═══ Kutipan Teks

Kisah Penghayat Kepercayaan

Jejak Para Penghayat Kepercayaan di tengah Pemilu dan Kesenian

Cerita para penghayat kepercayaan di Magelang jelang Pemilu 2024. Satu hal yang menyatukan mereka adalah kesenian.

Prosesi Umbul Donga peribadahan Penghayat Kepercayaan Kepada Tuhan yang Maha Esa se Kabupaten Magelang, 7 Januari 2023. Foto: Apahabar.com/Arimbi

Para penghayat kepercayaan kini telah diberi keleluasaan dalam mengisi kolom agama di KTP. Namun, kekhawatiran kembali muncul jelang Pilpres 2024. Mereka bingung memilih pemimpin yang mau memperhatikan nasib para penghayat selanjutnya. Kesenian rakyatlah yang bisa mengambil hati para penghayat dan menyatukan semuanya.

Arimbi Haryas, MAGELANG

Gerak rampak para penari diiringi sorai para penonton meramaikan suasana lereng Gunung Merbabu. Musiknya menggema ke seluruh penjuru, memanggil para penikmat seni yang siap hadir dengan menggebu.

Tanah lapang yang biasanya sepi, kini penuh. Dibalut pakaian megah dan nuansa warna merah, mereka berjalan searah.

Tari dan musik kesenian rakyat, masih menjadi pemersatu umat yang melekat di hati masyarakat. Sebab, kesenian rakyat bisa dinikmati semua kalangan tanpa melihat suku, agama, ras, dan golongan.

Hal itu jugalah yang dirasakan Joko (30). Dia merupakan seorang warga di Dusun Gratan, Kecamatan Pakis, Kabupaten Magelang.

══════

**Soal 1:** Menurut kutipan tentang penghayat kepercayaan di Magelang, di dusun mana Joko tinggal?
**Soal 2:** Salin persis sebagian kutipan tentang penghayat kepercayaan, mulai dari bagian yang memuat "Para penghayat kepercayaan kini" dan berhenti setelah "ras, dan golongan.".
**Soal 3:** Ringkas kutipan tentang penghayat kepercayaan di Magelang dalam dua kalimat.
Kerjakan hanya dengan berpegang pada kutipan di atas.

═══ Cuplikan Data

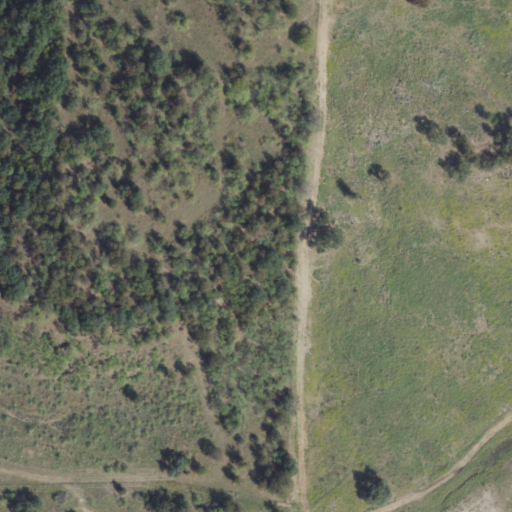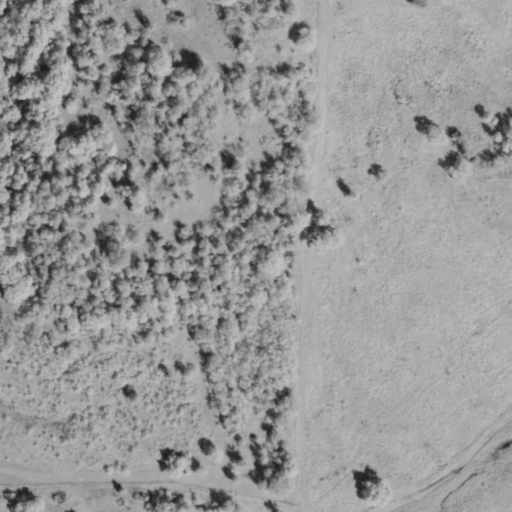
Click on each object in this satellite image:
road: (52, 479)
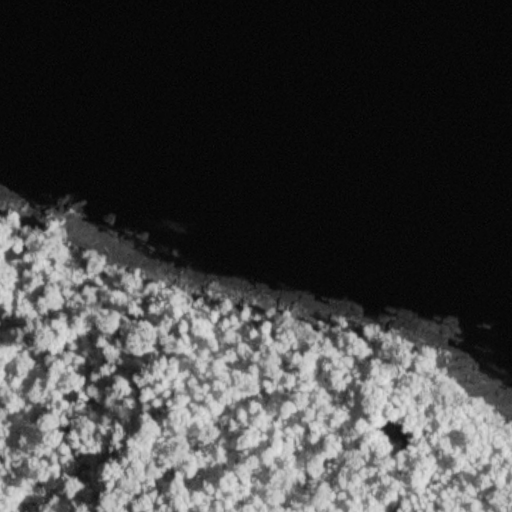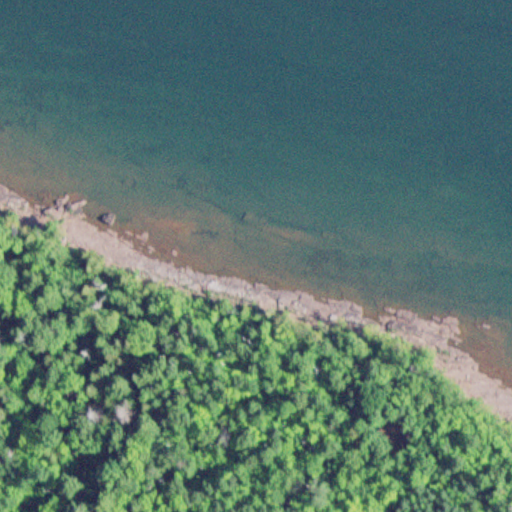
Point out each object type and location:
building: (402, 440)
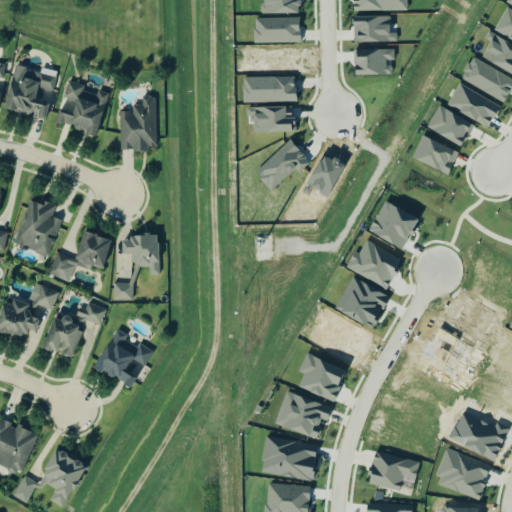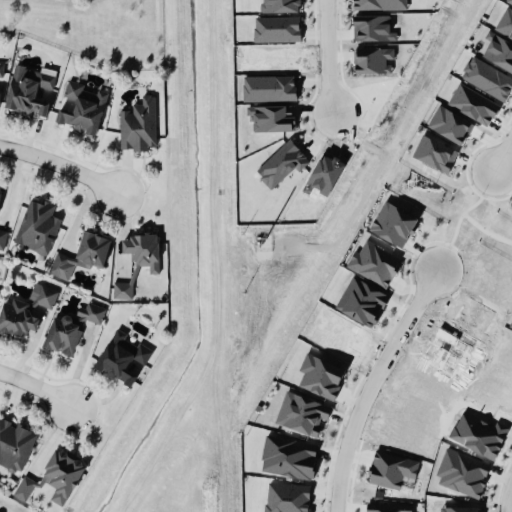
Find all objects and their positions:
building: (509, 2)
building: (509, 3)
building: (498, 53)
building: (498, 53)
road: (328, 58)
building: (0, 72)
building: (1, 77)
building: (487, 79)
building: (487, 80)
building: (29, 91)
building: (28, 92)
building: (473, 105)
building: (473, 106)
building: (79, 109)
building: (81, 109)
building: (449, 126)
building: (450, 126)
building: (139, 127)
building: (136, 128)
road: (501, 152)
building: (434, 155)
building: (434, 155)
road: (63, 165)
building: (392, 225)
building: (393, 225)
building: (35, 228)
building: (38, 228)
building: (2, 239)
building: (1, 241)
building: (91, 253)
building: (141, 253)
building: (83, 257)
building: (135, 263)
building: (121, 293)
building: (25, 312)
building: (25, 314)
building: (71, 330)
building: (69, 331)
building: (120, 359)
building: (122, 360)
road: (37, 387)
road: (368, 390)
building: (301, 415)
building: (301, 415)
building: (14, 447)
building: (13, 448)
building: (391, 471)
building: (391, 472)
building: (62, 477)
building: (60, 478)
building: (24, 490)
building: (22, 491)
road: (509, 501)
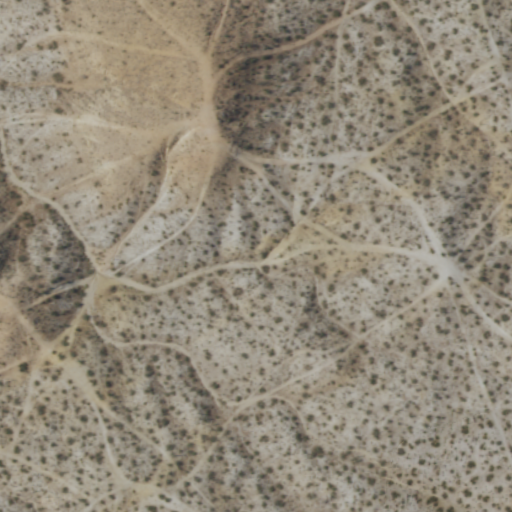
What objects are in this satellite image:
crop: (255, 262)
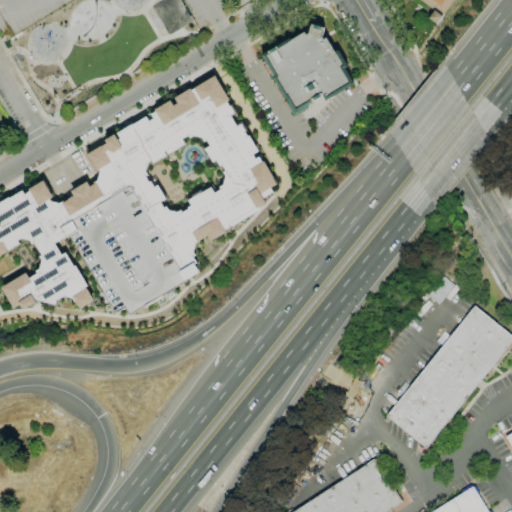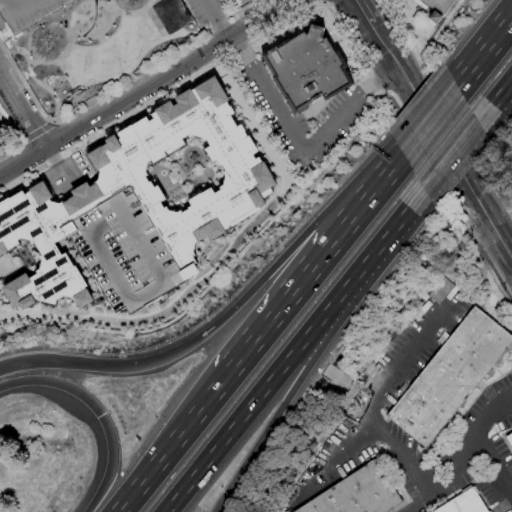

══════

**Jawaban yang Diharapkan 1:** Di Dusun Gratan, Kecamatan Pakis, Kabupaten Magelang.

**Jawaban yang Diharapkan 2:**
Para penghayat kepercayaan kini telah diberi keleluasaan dalam mengisi kolom agama di KTP. Namun, kekhawatiran kembali muncul jelang Pilpres 2024. Mereka bingung memilih pemimpin yang mau memperhatikan nasib para penghayat selanjutnya. Kesenian rakyatlah yang bisa mengambil hati para penghayat dan menyatukan semuanya.

Arimbi Haryas, MAGELANG

Gerak rampak para penari diiringi sorai para penonton meramaikan suasana lereng Gunung Merbabu. Musiknya menggema ke seluruh penjuru, memanggil para penikmat seni yang siap hadir dengan menggebu.

Tanah lapang yang biasanya sepi, kini penuh. Dibalut pakaian megah dan nuansa warna merah, mereka berjalan searah.

Tari dan musik kesenian rakyat, masih menjadi pemersatu umat yang melekat di hati masyarakat. Sebab, kesenian rakyat bisa dinikmati semua kalangan tanpa melihat suku, agama, ras, dan golongan.

**Jawaban yang Diharapkan 3:** Para penghayat kepercayaan kini telah diberi keleluasaan mengisi kolom agama di KTP, tetapi jelang Pilpres 2024 mereka kembali khawatir karena bingung memilih pemimpin yang mau memperhatikan nasib mereka. Kesenian rakyat, yang bisa dinikmati semua kalangan tanpa melihat suku, agama, ras, dan golongan, menjadi hal yang menyatukan mereka.